__AIM OF THE EXERCISE__: Return every row of the listing below that contains the string "line". Matching is case-sensitive.

__PROVIDED DATA__:
◆ ◆ ◆ ◆ ◆
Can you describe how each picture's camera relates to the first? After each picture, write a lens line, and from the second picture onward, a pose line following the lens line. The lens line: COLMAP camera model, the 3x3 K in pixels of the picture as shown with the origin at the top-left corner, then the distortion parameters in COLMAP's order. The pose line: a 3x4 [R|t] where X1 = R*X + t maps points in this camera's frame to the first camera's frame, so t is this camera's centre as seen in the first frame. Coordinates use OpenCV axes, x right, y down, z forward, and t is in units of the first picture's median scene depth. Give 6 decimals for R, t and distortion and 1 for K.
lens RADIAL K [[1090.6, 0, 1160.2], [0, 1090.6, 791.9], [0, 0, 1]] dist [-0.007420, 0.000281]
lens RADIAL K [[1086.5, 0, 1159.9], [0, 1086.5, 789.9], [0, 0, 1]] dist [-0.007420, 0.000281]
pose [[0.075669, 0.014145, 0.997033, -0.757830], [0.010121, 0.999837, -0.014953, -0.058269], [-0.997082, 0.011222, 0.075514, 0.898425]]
◆ ◆ ◆ ◆ ◆
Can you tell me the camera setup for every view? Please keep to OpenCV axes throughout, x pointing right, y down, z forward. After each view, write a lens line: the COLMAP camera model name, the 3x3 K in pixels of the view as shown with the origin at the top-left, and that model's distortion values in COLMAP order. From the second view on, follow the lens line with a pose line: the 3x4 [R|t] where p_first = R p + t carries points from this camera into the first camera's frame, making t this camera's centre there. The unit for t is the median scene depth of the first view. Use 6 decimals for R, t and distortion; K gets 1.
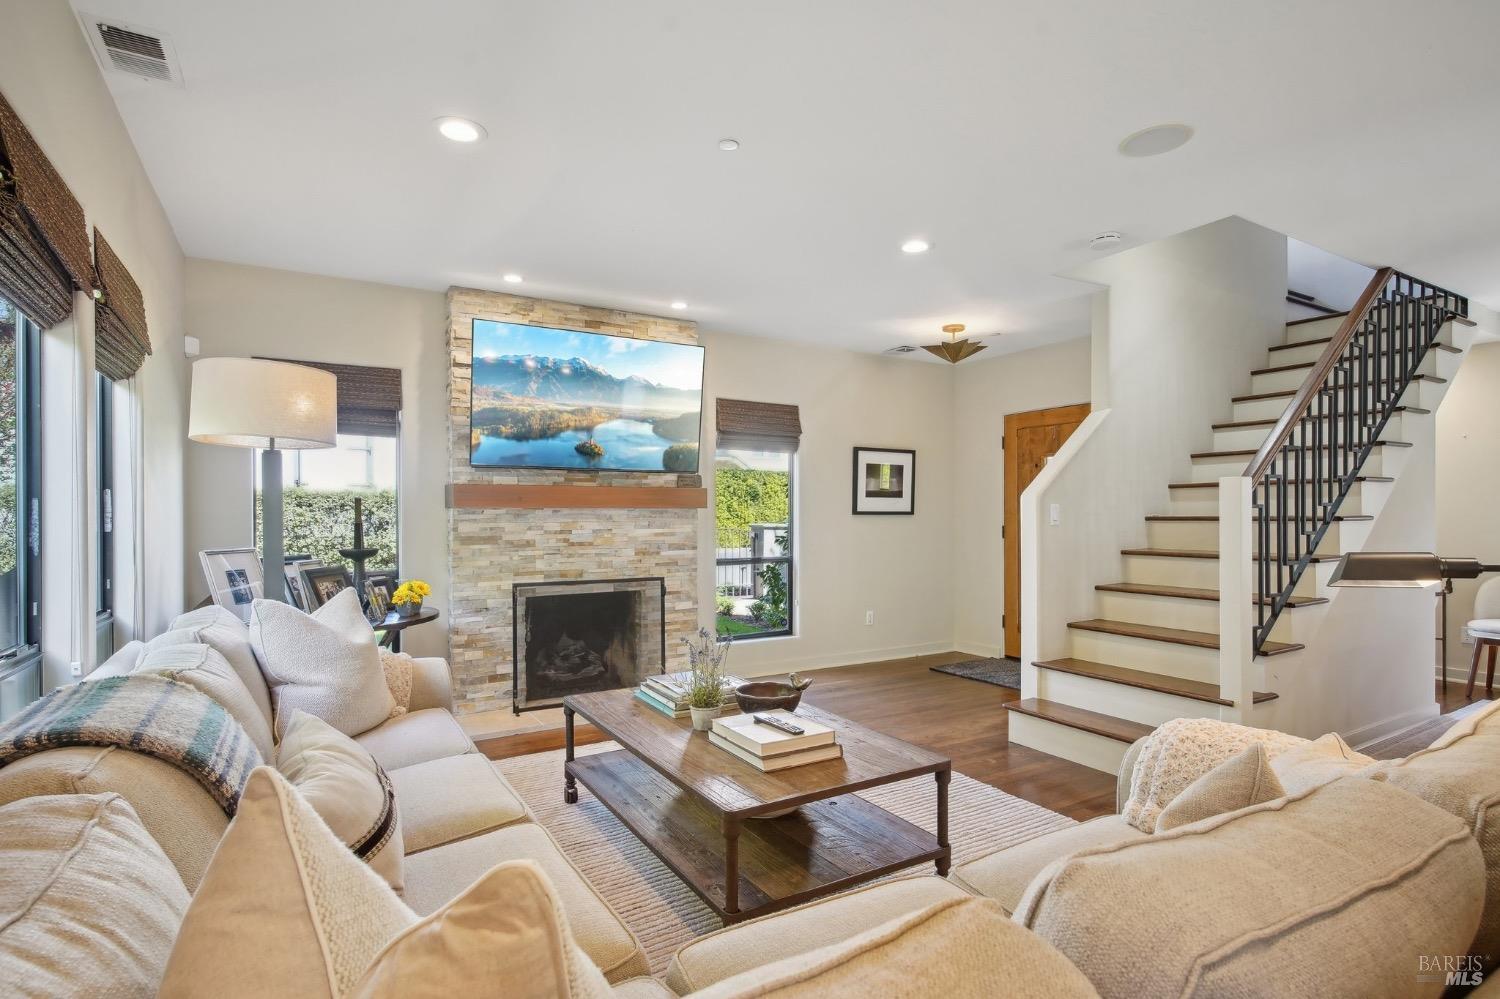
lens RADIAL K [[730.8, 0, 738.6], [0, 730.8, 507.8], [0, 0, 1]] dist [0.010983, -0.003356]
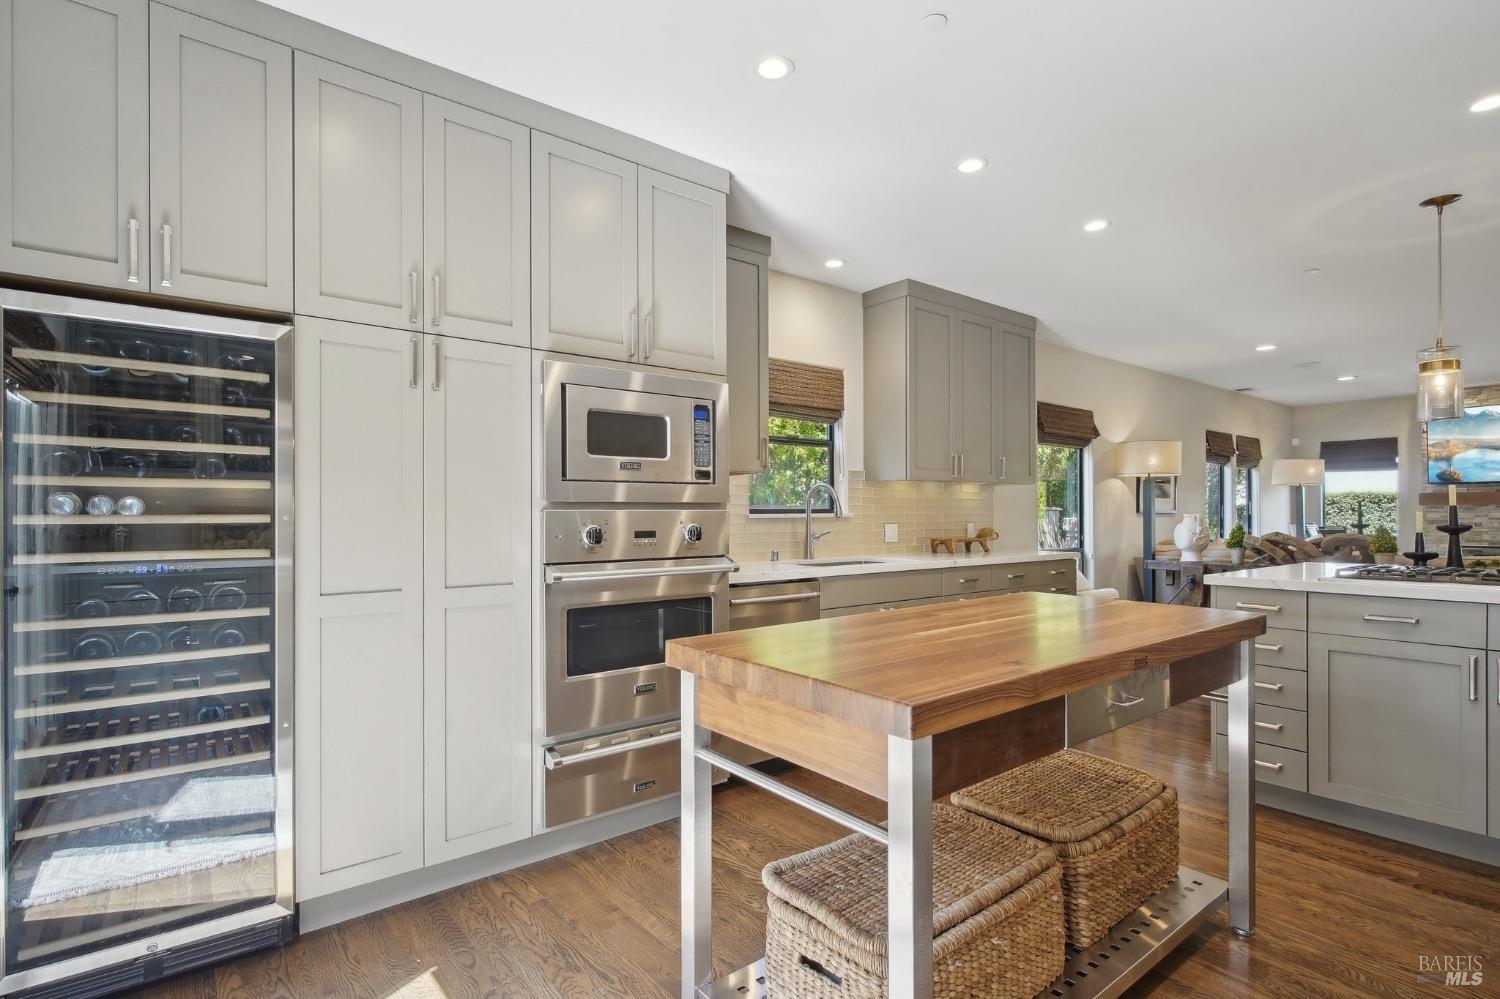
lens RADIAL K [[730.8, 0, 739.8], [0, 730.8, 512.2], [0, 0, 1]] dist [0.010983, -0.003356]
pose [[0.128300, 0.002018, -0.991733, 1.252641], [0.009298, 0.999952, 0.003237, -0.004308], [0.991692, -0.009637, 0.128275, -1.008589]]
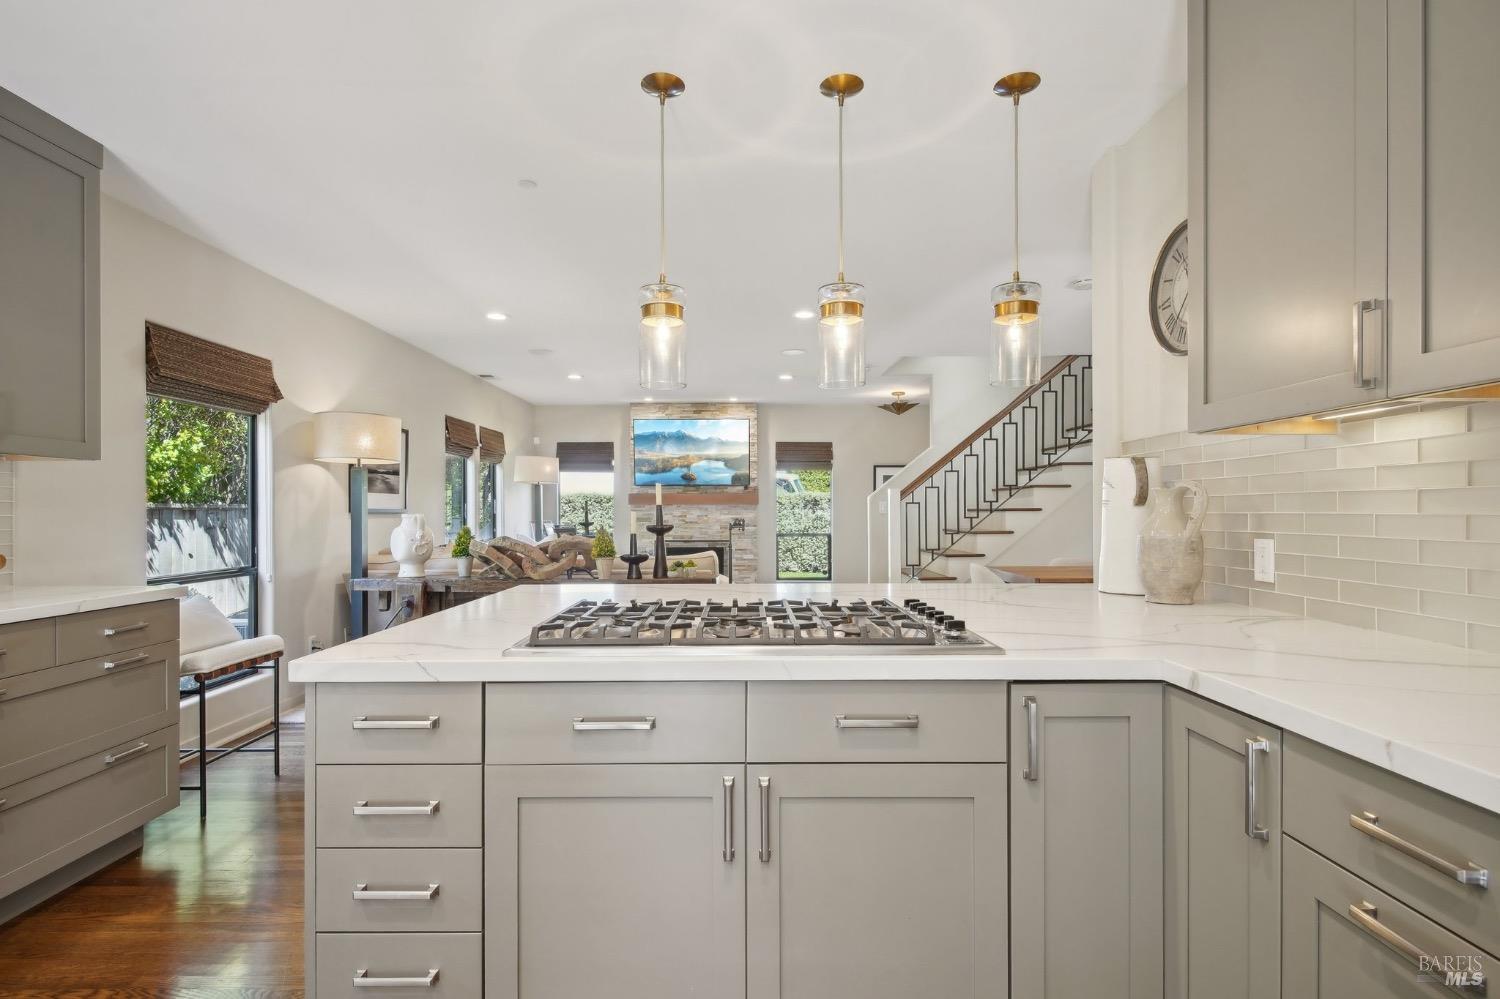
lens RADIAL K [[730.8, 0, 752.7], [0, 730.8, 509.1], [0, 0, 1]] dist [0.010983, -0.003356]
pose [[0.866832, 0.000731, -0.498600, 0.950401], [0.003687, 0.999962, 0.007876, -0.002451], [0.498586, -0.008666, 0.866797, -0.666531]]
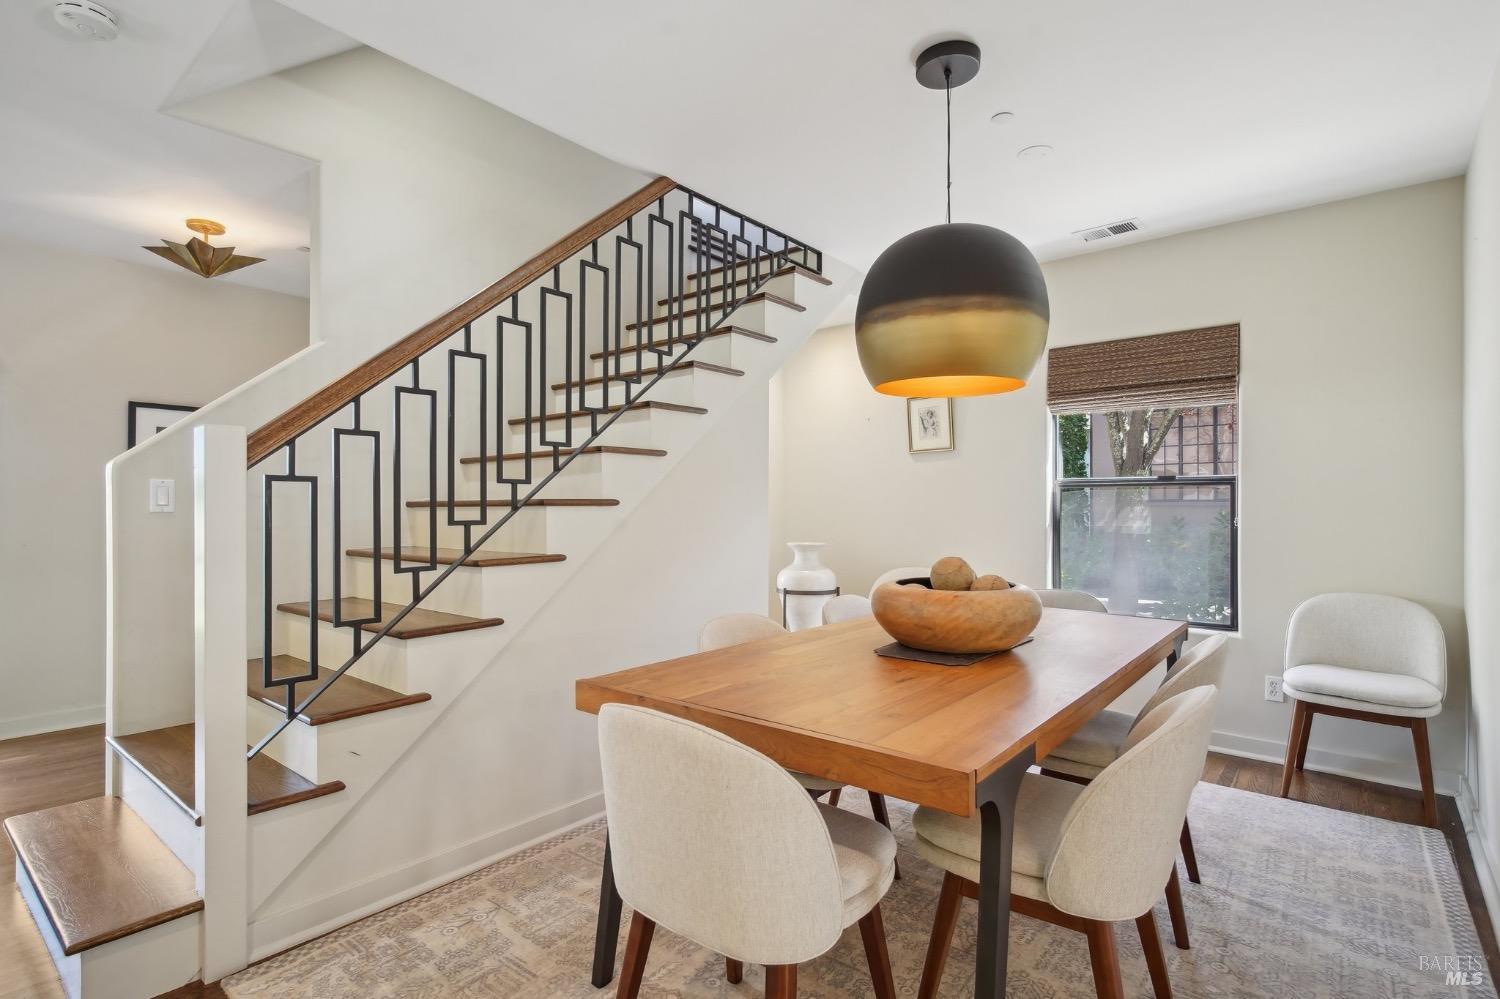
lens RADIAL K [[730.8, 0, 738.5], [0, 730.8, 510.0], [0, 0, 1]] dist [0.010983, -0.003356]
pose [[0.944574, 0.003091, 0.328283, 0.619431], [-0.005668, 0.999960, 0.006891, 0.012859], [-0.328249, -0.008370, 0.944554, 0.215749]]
◆ ◆ ◆ ◆ ◆
__SOLVED PROBLEM__:
Can you describe how each picture's camera relates to the first? After each picture, write a lens line, and from the second picture onward, a pose line following the lens line. The lens line: COLMAP camera model, the 3x3 K in pixels of the picture as shown with the origin at the top-left corner, then the distortion parameters in COLMAP's order. The pose line: a 3x4 [R|t] where X1 = R*X + t maps points in this camera's frame to the first camera's frame, so t is this camera's centre as seen in the first frame. Coordinates use OpenCV axes, x right, y down, z forward, and t is in units of the first picture's median scene depth. Give 6 decimals for R, t and distortion and 1 for K.
Can you tell me the camera setup for every view? Please keep to OpenCV axes throughout, x pointing right, y down, z forward. After each view, write a lens line: the COLMAP camera model name, the 3x3 K in pixels of the view as shown with the origin at the top-left, and that model's distortion values in COLMAP order. From the second view on, follow the lens line with a pose line: the 3x4 [R|t] where p_first = R p + t carries points from this camera into the first camera's frame, making t this camera's centre there. The unit for t is the median scene depth of the first view. Use 6 decimals for R, t and distortion; K gets 1.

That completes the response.